In the book, he knows they will be destroyed, but continues to obsessively perfect them, falling deeper and deeper into madness until his Consciousness disconnects from physical reality. A parallel of a sort to the oracle, though reality fell away from him where Thaw more actively withdrew.

Jaq (Jaq), Tuesday, 3 January 2006 15:46 (eighteen years ago) link

Yeah, he captures that obsessive feeling so well. I hadn't heard it was based on his own experience but I assumed it was.

Paul Eater (eater), Tuesday, 3 January 2006 16:11 (eighteen years ago) link

He is also so spot on re: the dull bleakness of poverty, esp. for the working poor, but reading the tailpiece or interviews you see that comes from direct experience as well.

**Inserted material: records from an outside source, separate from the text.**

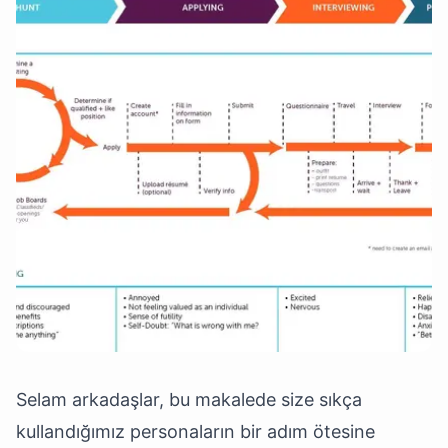
Selam arkadaşlar, bu makalede size sıkça
kullandığımız personaların bir adım ötesine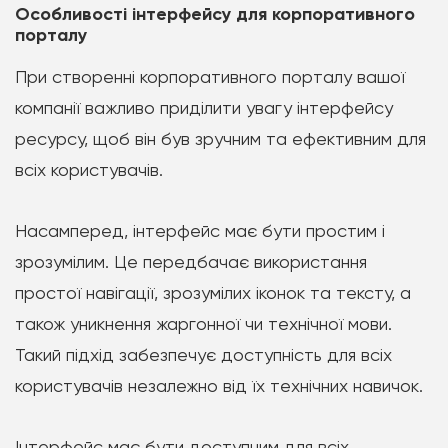
Особливості інтерфейсу для корпоративного
порталу
При створенні корпоративного порталу вашої
компанії важливо приділити увагу інтерфейсу
ресурсу, щоб він був зручним та ефективним для
всіх користувачів.
Насамперед, інтерфейс має бути простим і
зрозумілим. Це передбачає використання
простої навігації, зрозумілих іконок та тексту, а
також уникнення жаргонної чи технічної мови.
Такий підхід забезпечує доступність для всіх
користувачів незалежно від їх технічних навичок.
Інтерфейс має бути доступним для всіх,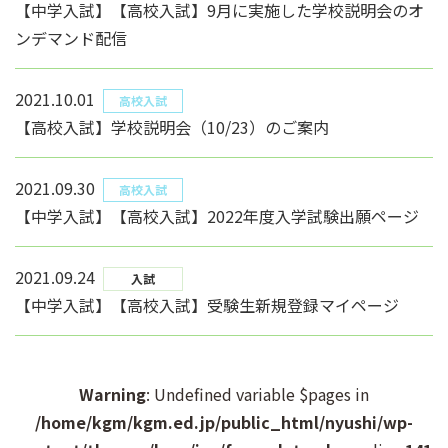
【中学入試】【高校入試】9月に実施した学校説明会のオ
ンデマンド配信
2021.10.01
高校入試
【高校入試】学校説明会（10/23）のご案内
2021.09.30
高校入試
【中学入試】【高校入試】2022年度入学試験出願ページ
2021.09.24
入試
【中学入試】【高校入試】受験生新規登録マイページ
Warning
: Undefined variable $pages in
/home/kgm/kgm.ed.jp/public_html/nyushi/wp-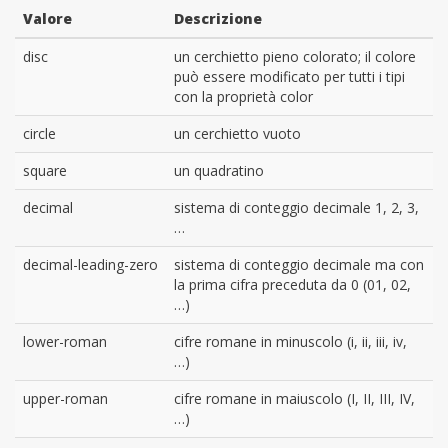
Valore
Descrizione
disc
un cerchietto pieno colorato; il colore
può essere modificato per tutti i tipi
con la proprietà color
circle
un cerchietto vuoto
square
un quadratino
decimal
sistema di conteggio decimale 1, 2, 3,
…
decimal-leading-zero
sistema di conteggio decimale ma con
la prima cifra preceduta da 0 (01, 02,
…)
lower-roman
cifre romane in minuscolo (i, ii, iii, iv,
…)
upper-roman
cifre romane in maiuscolo (I, II, III, IV,
…)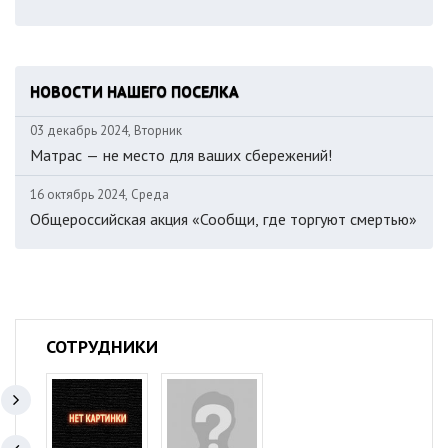
НОВОСТИ НАШЕГО ПОСЕЛКА
03 декабрь 2024, Вторник
Матрас — не место для ваших сбережений!
16 октябрь 2024, Среда
Общероссийская акция «Сообщи, где торгуют смертью»
СОТРУДНИКИ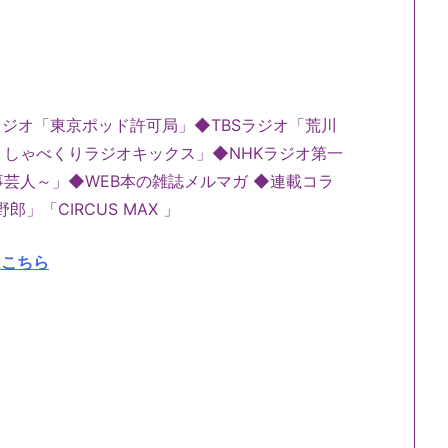
ラジオ「東京ポッド許可局」◆TBSラジオ「荒川
 しゃべくりラジオキックス」◆NHKラジオ第一
事芸人～」◆WEB本の雑誌メルマガ ◆連載コラ
」「CIRCUS MAX 」
はこちら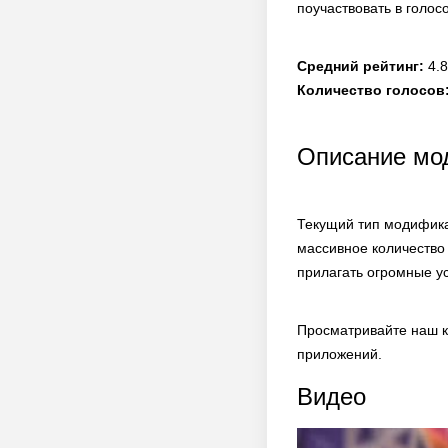
поучаствовать в голос
Средний рейтинг:
4.8
Количество голосов
Описание мод
Текущий тип модифика
массивное количество
прилагать огромные у
Просматривайте наш к
приложений.
Видео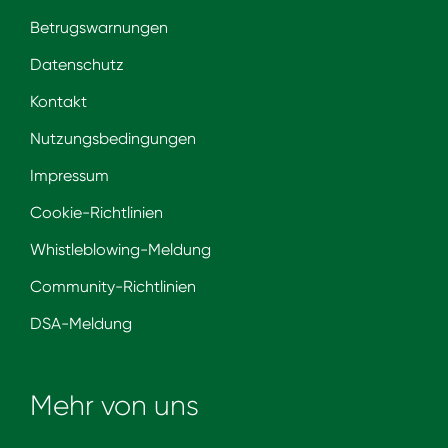
Betrugswarnungen
Datenschutz
Kontakt
Nutzungsbedingungen
Impressum
Cookie-Richtlinien
Whistleblowing-Meldung
Community-Richtlinien
DSA-Meldung
Mehr von uns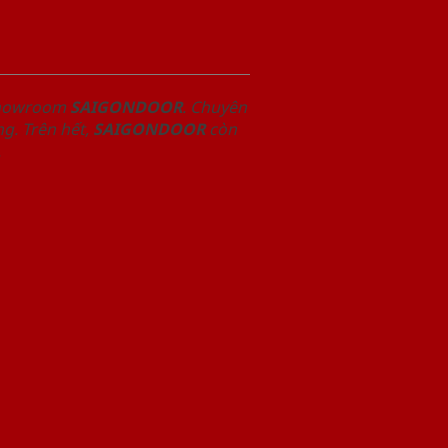
 Showroom
SAIGONDOOR
. Chuyên
g. Trên hết,
SAIGONDOOR
còn
.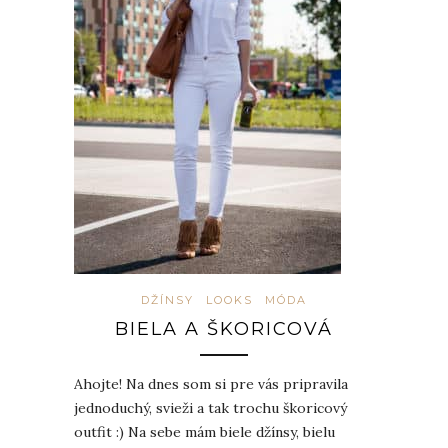
DŽÍNSY
LOOKS
MÓDA
BIELA A ŠKORICOVÁ
Ahojte! Na dnes som si pre vás pripravila
jednoduchý, svieži a tak trochu škoricový
outfit :) Na sebe mám biele džínsy, bielu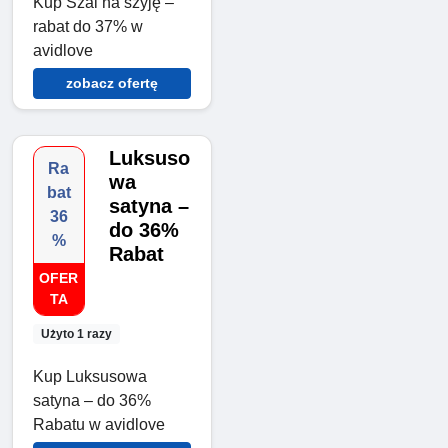
Kup Szal na szyję –
rabat do 37% w
avidlove
zobacz ofertę
Luksuso
Ra
wa
bat
satyna –
36
do 36%
%
Rabat
OFER
TA
Użyto 1 razy
Kup Luksusowa
satyna – do 36%
Rabatu w avidlove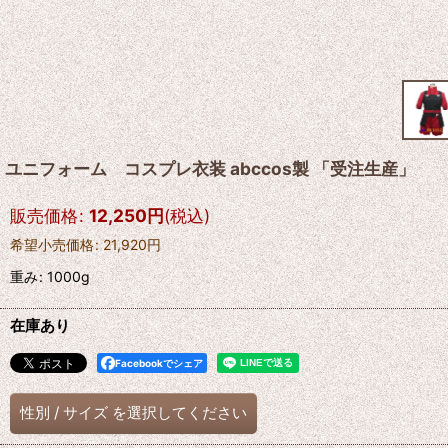
ユニフォーム コスプレ衣装 abccos製 「受注生産」
販売価格
:
12,250
円
(税込)
希望小売価格
:
21,920
円
重み
:
1000g
在庫あり
Facebookでシェア
性別
/
サイズ
を選択してください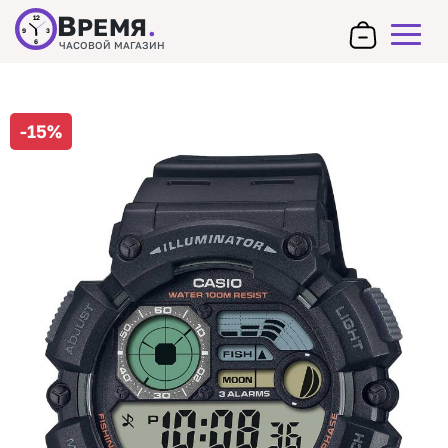
В
РЕМЯ
.
12
9
3
6
ЧАСОВОЙ МАГАЗИН
-15%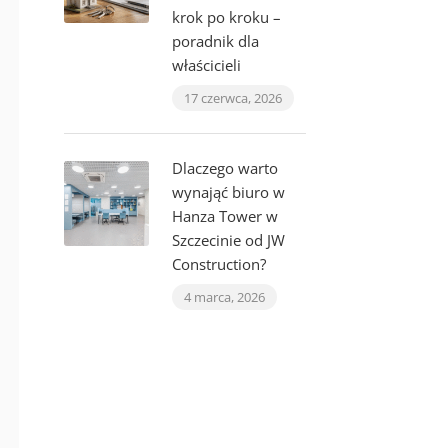
krok po kroku –
poradnik dla
właścicieli
17 czerwca, 2026
Dlaczego warto
wynająć biuro w
Hanza Tower w
Szczecinie od JW
Construction?
4 marca, 2026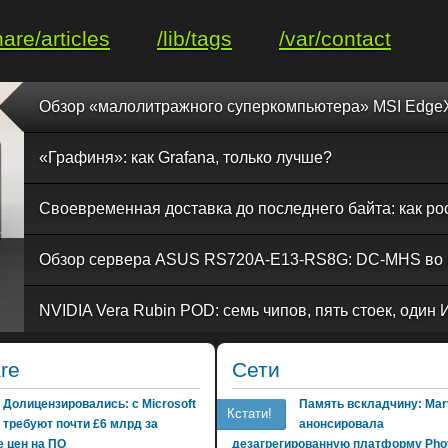
hare/articles
/lib/tags
/var/contact
«Графиня»: как Grafana, только лучше?
re
Сети
Долицензировались: с Microsoft
Память вскладчину: Marv
Кстати!
требуют почти £6 млрд за
анонсировала
 цен на ПО
дезагрегированную платформу Phot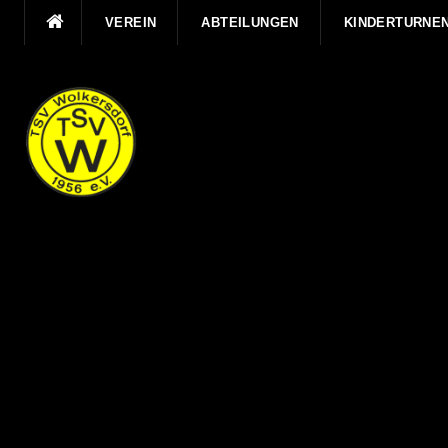
Direkt
VEREIN
ABTEILUNGEN
KINDERTURNE
zum
Inhalt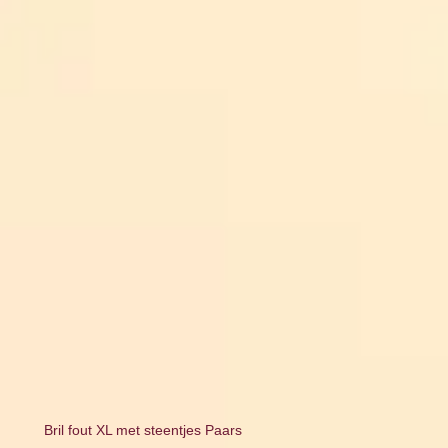
Bril fout XL met steentjes Paars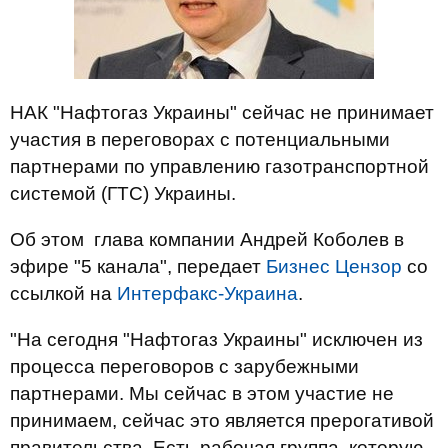
НАК "Нафтогаз Украины" сейчас не принимает
участия в переговорах с потенциальными
партнерами по управлению газотранспортной
системой (ГТС) Украины.
Об этом глава компании Андрей Коболев в
эфире "5 канала", передает
Бизнес Цензор
со
ссылкой на
Интерфакс-Украина
.
"На сегодня "Нафтогаз Украины" исключен из
процесса переговоров с зарубежными
партнерами. Мы сейчас в этом участие не
принимаем, сейчас это является прерогативой
правительства. Есть рабочая группа, которую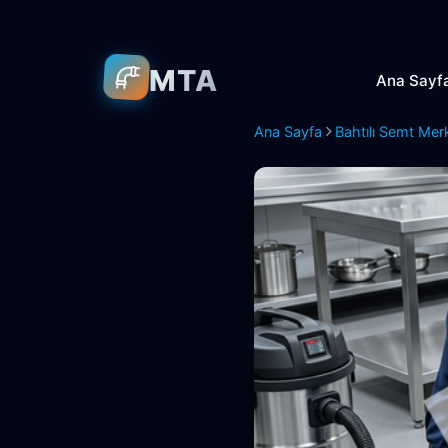
MTA
Ana Sayf
Ana Sayfa
Bahtılı Semt Mer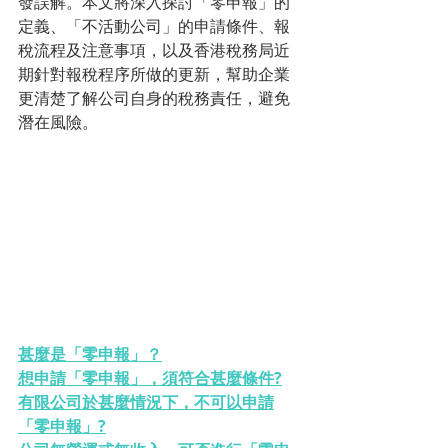
發誤解。本文將深入探討「零申報」的
定義、「不活動公司」的申請條件、報
稅流程及注意事項，以及香港稅務局近
期針對報稅程序所做的更新，幫助企業
更清楚了解公司自身的稅務責任，避免
潛在風險。
甚麼是「零申報」？
想申請「零申報」，須符合甚麼條件?
有限公司於甚麼情況下，不可以申請
「零申報」?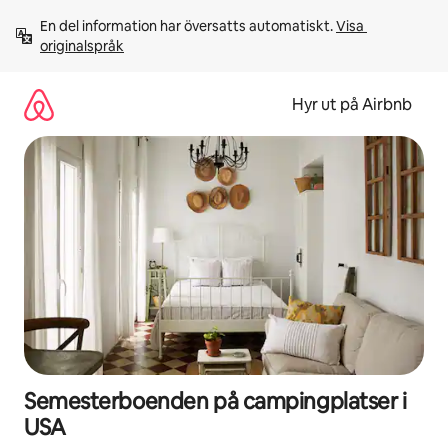
Hoppa
En del information har översatts automatiskt. 
Visa 
till
originalspråk
innehåll
Hyr ut på Airbnb
Semesterboenden på campingplatser i
USA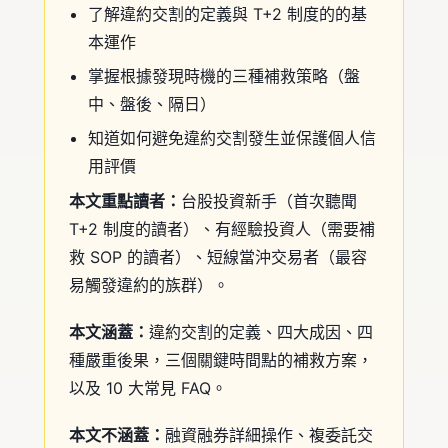
了解違約交割的定義與 T+2 制度的的基
本運作
掌握根據發現時機的三種補救策略（盤
中、盤後、隔日）
知道如何避免違約交割發生並保護個人信
用評價
本文重點讀者：
台股投資新手（首次聽聞
T+2 制度的讀者）、有經驗投資人（需要補
救 SOP 的讀者）、短線當沖交易者（最容
易觸發違約的族群）。
本文涵蓋：
違約交割的定義、四大成因、四
種嚴重後果，三個關鍵時間點的補救方案，
以及 10 大常見 FAQ。
本文不涵蓋：
融資融券詳細操作、複委託交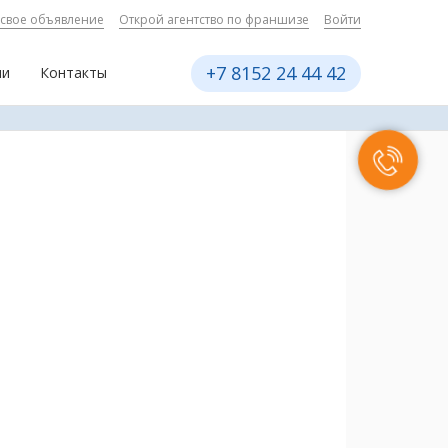
 свое объявление
Открой агентство по франшизе
Войти
+7 8152 24 44 42
ии
Контакты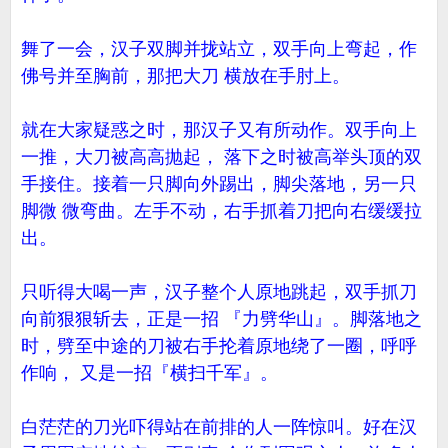
舞了一会，汉子双脚并拢站立，双手向上弯起，作
佛号并至胸前，那把大刀 横放在手肘上。
就在大家疑惑之时，那汉子又有所动作。双手向上
一推，大刀被高高抛起， 落下之时被高举头顶的双
手接住。接着一只脚向外踢出，脚尖落地，另一只
脚微 微弯曲。左手不动，右手抓着刀把向右缓缓拉
出。
只听得大喝一声，汉子整个人原地跳起，双手抓刀
向前狠狠斩去，正是一招 『力劈华山』。脚落地之
时，劈至中途的刀被右手抡着原地绕了一圈，呼呼
作响， 又是一招『横扫千军』。
白茫茫的刀光吓得站在前排的人一阵惊叫。好在汉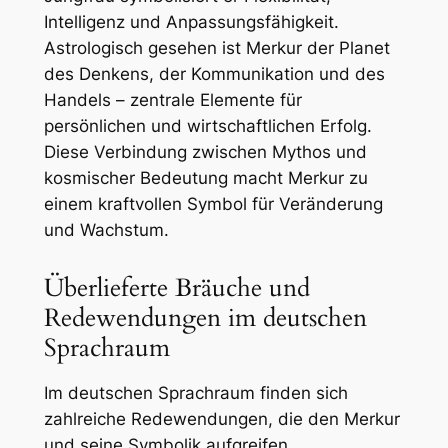
Intelligenz und Anpassungsfähigkeit.
Astrologisch gesehen ist Merkur der Planet
des Denkens, der Kommunikation und des
Handels – zentrale Elemente für
persönlichen und wirtschaftlichen Erfolg.
Diese Verbindung zwischen Mythos und
kosmischer Bedeutung macht Merkur zu
einem kraftvollen Symbol für Veränderung
und Wachstum.
Überlieferte Bräuche und
Redewendungen im deutschen
Sprachraum
Im deutschen Sprachraum finden sich
zahlreiche Redewendungen, die den Merkur
und seine Symbolik aufgreifen,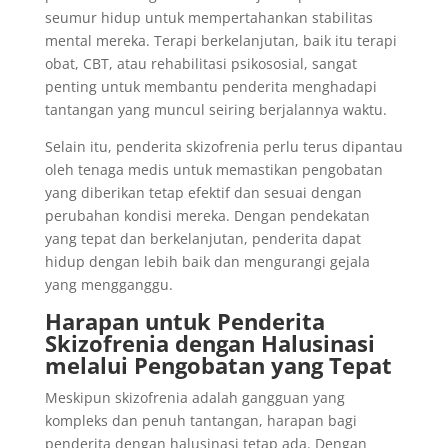
seumur hidup untuk mempertahankan stabilitas
mental mereka. Terapi berkelanjutan, baik itu terapi
obat, CBT, atau rehabilitasi psikososial, sangat
penting untuk membantu penderita menghadapi
tantangan yang muncul seiring berjalannya waktu.
Selain itu, penderita skizofrenia perlu terus dipantau
oleh tenaga medis untuk memastikan pengobatan
yang diberikan tetap efektif dan sesuai dengan
perubahan kondisi mereka. Dengan pendekatan
yang tepat dan berkelanjutan, penderita dapat
hidup dengan lebih baik dan mengurangi gejala
yang mengganggu.
Harapan untuk Penderita
Skizofrenia dengan Halusinasi
melalui Pengobatan yang Tepat
Meskipun skizofrenia adalah gangguan yang
kompleks dan penuh tantangan, harapan bagi
penderita dengan halusinasi tetap ada. Dengan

Jaq (Jaq), Tuesday, 3 January 2006 18:16 (eighteen years ago) link

five months pass...
Finished Lanark at last after trying on-and-off since 2004. Book 4 in particular was incredibly tough going, but the ending strangely uplifting - Lanark seemed to find some contentment at last despite having lost everything.

The Epilogue is shamefully indulgent, isn't it? I did enjoy the references to all the works the author has plagiarised, including the mentions of chapters not actually in the book - did chapters 45-50 ever exist? I sort of hope they did in some form, though obviously that stuff about "the android's seduction of God" and the cloth monkeys vs. the wire monkeys is presumably a joke...

eyeless in gazza (Phil A), Thursday, 15 June 2006 18:55 (seventeen years ago) link

ahahah i have no memory of that last, it makes me like this book all over again

tom west (thomp), Thursday, 15 June 2006 20:48 (seventeen years ago) link

three months pass...
Finished!! I wasn't immediately convinced by the ending but it sure was a hell of a ride.

wogan lenin (dog latin), Friday, 29 September 2006 10:42 (seventeen years ago) link

Wow, I really got bored during the Epilogue. I thought it was an interesting shift when the author showed up, but then it just got bogged down with more ideas than story. And then when the story started up again, I couldn't imagine Lanark's world in the same way. It all just became words on the page. Is that the purpose of his Epilogue? I still haven't made it to the end; I think it'll be slow going.

I think this is the idea. I really liked the Epilogue section and I think even Gray himself knew that it was cheesy and that's why he self-deprecates by painting himself as a pompous sadist. I never found this book depressing but maybe that's because I'm a fan of Gray's oevre and I know all along that a lot of the bleak imagery is designed to be purposefully wry.

wogan lenin (dog latin), Friday, 29 September 2006 10:51 (seventeen years ago) link

I have not read this since college. I will be trying again soon. Wish me luck!

Haikunym (Haikunym), Friday, 29 September 2006 13:10 (seventeen years ago) link

twelve years pass...

I loved Book 1 and it's steadily deteriorated since then (midway thru Book 4 at this point). I almost gave up at the Epilogue and then skipped that part.

Surprising to hear the church mural was a real work of his, I thought it was a metaphor for the entire book, equally sprawling. I do think his strongly visual style combined with the absurdist elements is one the things that I have a hard time relating to.

Does he have better books that are less self-indulgent/absurd? Should I read Of Human Bondage? I hated A Remembrance of Things Past, and the painfully awkward bildungsroman bits of Lanark started to grate on me after a while.